We report the mean absolute error (MAE) in mN between force predictions and force targets on the validation set. Additionally, we report inference times for the examined neural network architectures. All results are shown in Table 1. Figure 3 shows the relative differences in errors graphically. For most combinations of needle and model architecture, the error for learning on raw OCT data is lower compared with learning from reconstructed OCT scans. Particularly for the ResNet34 architecture, the calibration performance improves for all needles.

Discussion and conclusion

In this paper, we address the calibration problem of OCT-based needle tip force estimation using new and improved sensor concept with a piston and a guiding sleeve. In contrast to a previous OCT-based concept [2], the needle is not as sensitive to lateral forces by design while achieving similar calibration results with intensity data.

Furthermore, we study an approach for improving deep learning-based calibration performance even further. During OCT acquisition, a spectral signal is obtained which is typically reconstructed to an intensity depth image. We illustrate that learning is possible in an end-to-end fashion, i.e., the process of image reconstruction can be avoided. Moreover, the results improve in six out of nine setups, indicating that there may be information lost in the original processing that can be used when training the network on the raw signal. The proposed approach allows for precise estimation of forces at the needle tip, which is particularly interesting for force-based robotic needle placement. With typical robot control cycles of \(1 \, \hbox {ms}\), a trade-off between accuracy and inference time must be balanced.

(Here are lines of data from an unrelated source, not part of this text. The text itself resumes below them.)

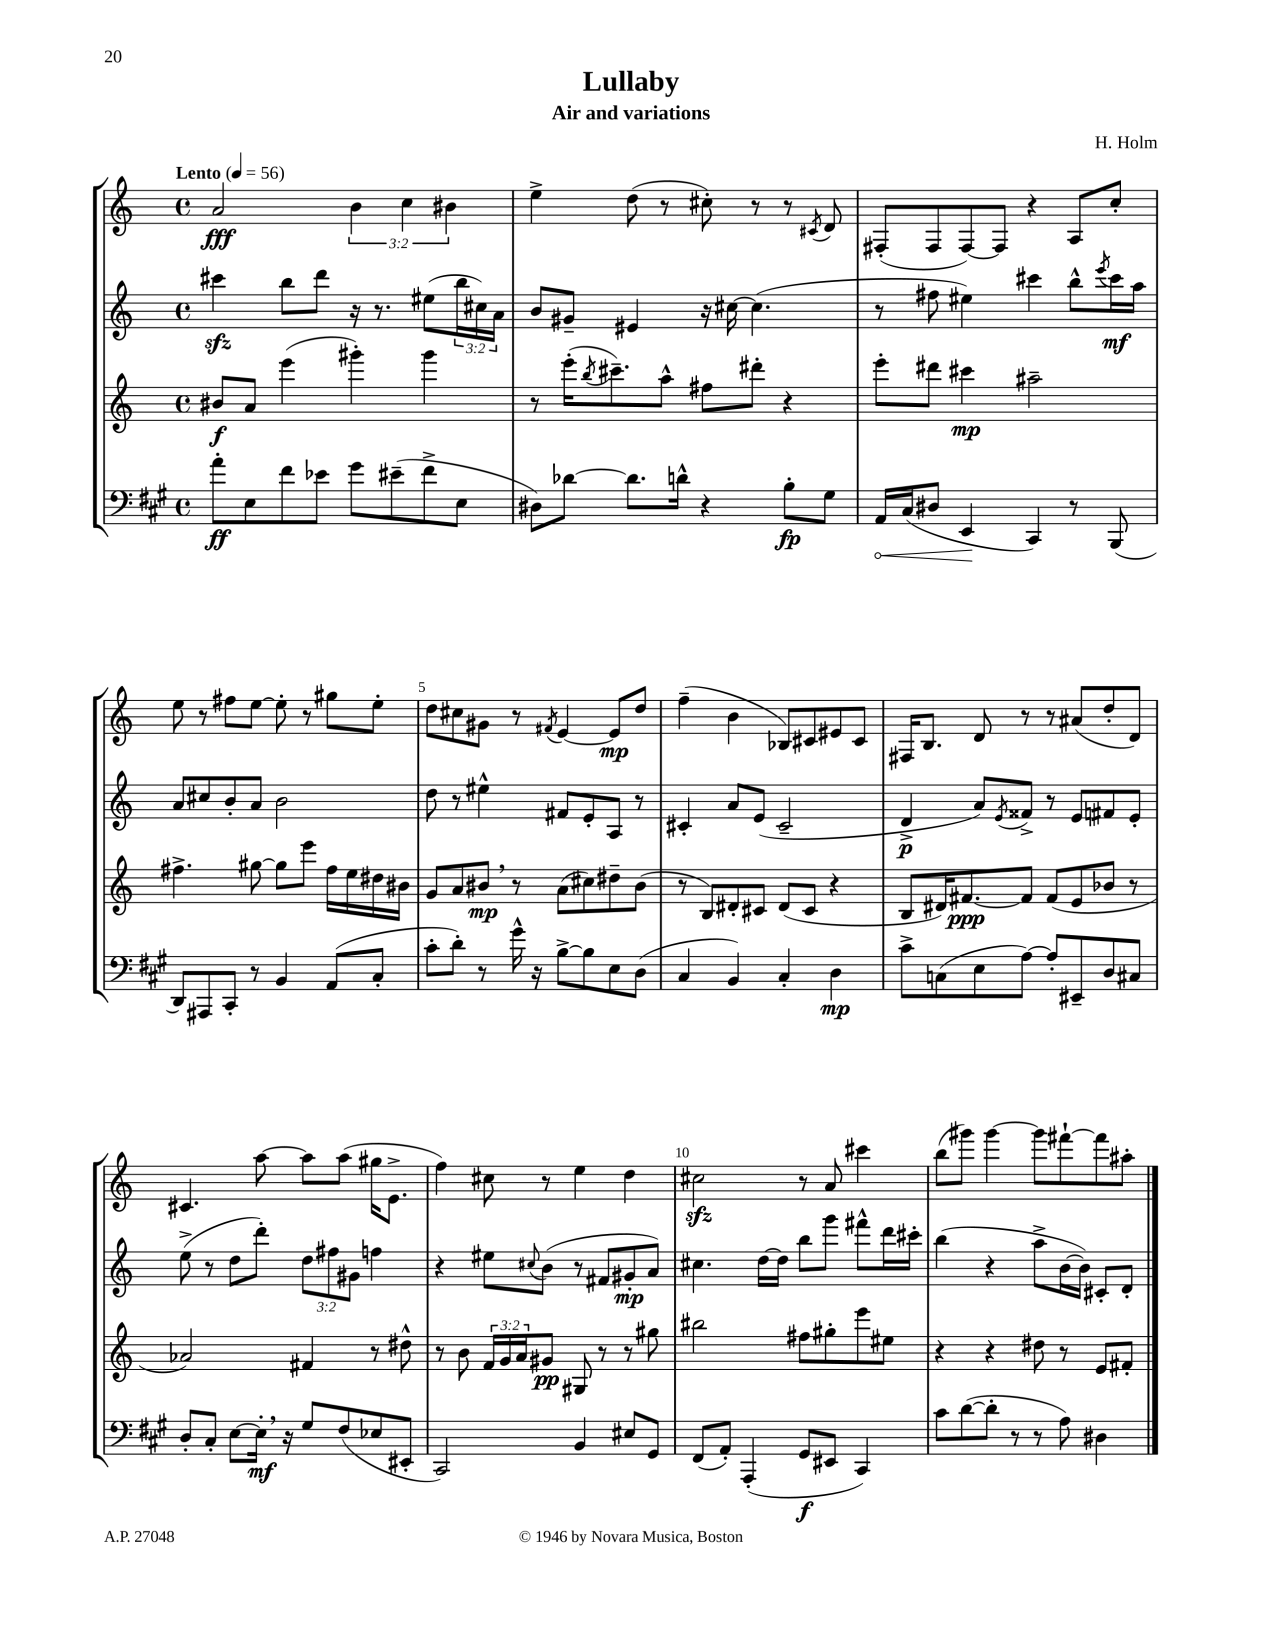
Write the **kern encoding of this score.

**kern	**kern	**kern	**kern
*staff4	*staff3	*staff2	*staff1
*clefF4	*clefG2	*clefG2	*clefG2
*k[f#c#g#]	*k[]	*k[]	*k[]
*M4/4	*M4/4	*M4/4	*M4/4
*met(c)	*met(c)	*met(c)	*met(c)
*MM56	*MM56	*MM56	*MM56
8a'	8b#	4ccc#	2a
8E	8a	.	.
8f#	(4eee	8bb	.
8e-	.	8ddd	.
8g#	4ggg#')	16r	6b
.	.	8.r	.
(8e#~	.	.	.
.	.	.	6cc
8f#^	4ggg#	(8ee#	.
.	.	.	6b#
8E	.	24bb	.
.	.	24cc#)	.
.	.	24a	.
=	=	=	=
8D#)	8r	8b	4ee^
[8d-	(16eee'	8g#~	.
.	8qbb	.	.
.	8.ccc#~)	.	.
8.d-]	.	4e#	(8dd
.	8aa^^	.	8r
16d^^	.	.	.
4r	8ff#	16r	8cc#')
.	.	[16cc#	.
.	8ddd#'	(4.cc#]	8r
8B'	4r	.	8r
.	.	.	8qc#
8G#	.	.	8d
=	=	=	=
16AA	8eee'	8r	(8F#'
(16C#	.	.	.
8D#	8ddd#	8ff#	8F#
4EE	4ccc#	4ee#)	[8F#)
.	.	.	8F#]
4CC#)	2aa#~	4ccc#	4r
8r	.	8bb^^	8A
.	.	8qeee	.
(8BBB	.	16ccc#	8cc'
.	.	16aa	.
=	=	=	=
8DD)	4.ff#^	8a	8ee
8AAA#	.	8cc#	8r
8CC#'	.	8b'	8ff#
8r	[8gg#	8a	[8ee
4BB	8gg#]	2b	8ee']
.	8eee	.	8r
(8AA	16ff#	.	8gg#
.	16ee	.	.
8C#'	16dd#	.	8ee'
.	16b#	.	.
=	=	=	=
8c#'	8g	8dd	8dd
8d')	8a	8r	8cc#
8r	8b#	4ee#^^	8g#
16g#^^	8r	.	8r
16r	.	.	.
.	.	.	8qf#
[8B^	(8a	8f#	[4e
8B]	8cc#)	8e'	.
8E	8dd#~	8A	8e]
(8D	(8b#	8r	8dd
=	=	=	=
4C#	8r	4c#'	(4ff~
.	8B)	.	.
4BB)	8d#'	8a	4b
.	8c#	(8e	.
4C#'	(8d#	2c#~	8B-)
.	8c#	.	8c#
4D	4r	.	8e#
.	.	.	8c#
=	=	=	=
8c#^	8B	4d^	16F#
.	.	.	8.B
(8C	16d#)	.	.
.	[8.f#	.	.
8E	.	8a)	8d
.	.	8qe	.
[8A)	8f#]	8f##^	8r
8A']	(8f#	8r	8r
8EE#~	8e	8e	(8a#
8D	8b-	8f#	8dd'
8C#	8r	8e'	8d)
=	=	=	=
8D'	2a-)	(8ee^	4.c#
8C#'	.	8r	.
[8E	.	8dd	.
16E']	.	8ddd')	[8aa
16r	.	.	.
8G#	4f#	12dd	8aa]
.	.	12ff#	.
(8F#	.	.	(8aa
.	.	12g#	.
8E-	8r	4ff	16gg#
.	.	.	8.e^
8EE#'	8dd#^^	.	.
=	=	=	=
2CC#)	8r	4r	4ff)
.	8b	.	.
.	24f	8ee#	8cc#
.	24g	.	.
.	24a	.	.
.	.	8qqcc#	.
.	8g#	(8b	8r
4BB	8G#	8r	4ee
.	8r	8f#	.
8E#	8r	8g#'	4dd
8GG#	8gg#	8a)	.
=	=	=	=
(8FF#	2bb#	4.cc#	2cc#
8AA')	.	.	.
(4AAA'	.	.	.
.	.	[16dd	.
.	.	16dd]	.
8GG#	8ff#	8bb	8r
8EE#	8gg#'	8ggg	8a
4CC#)	8eee	8fff#^^	4ccc#
.	8ee#	16ddd	.
.	.	16ccc#'	.
=	=	=	=
8c#	4r	(4bb	(8bb
([8d	.	.	8ggg#)
8d']	4r	4r	[4ggg#
8r	.	.	.
8r	8dd#	8aa^	8ggg#]
8A)	8r	[16b	[8fff#`
.	.	16b])	.
4D#	8e	8c#'	8fff#]
.	8f#'	8d'	8aa#'
==	==	==	==
*-	*-	*-	*-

We find that learning forces from raw OCT data instead of reconstructed images work well, in particular, for larger deep learning models. For future work, our approach could be studied in more detail with additional deep learning methods and in different applications scenarios. Also, our approach could be extended to other applications where an imaging modality is used as a sensor signal, for example, in the context of motion tracking with OCT or ultrasound.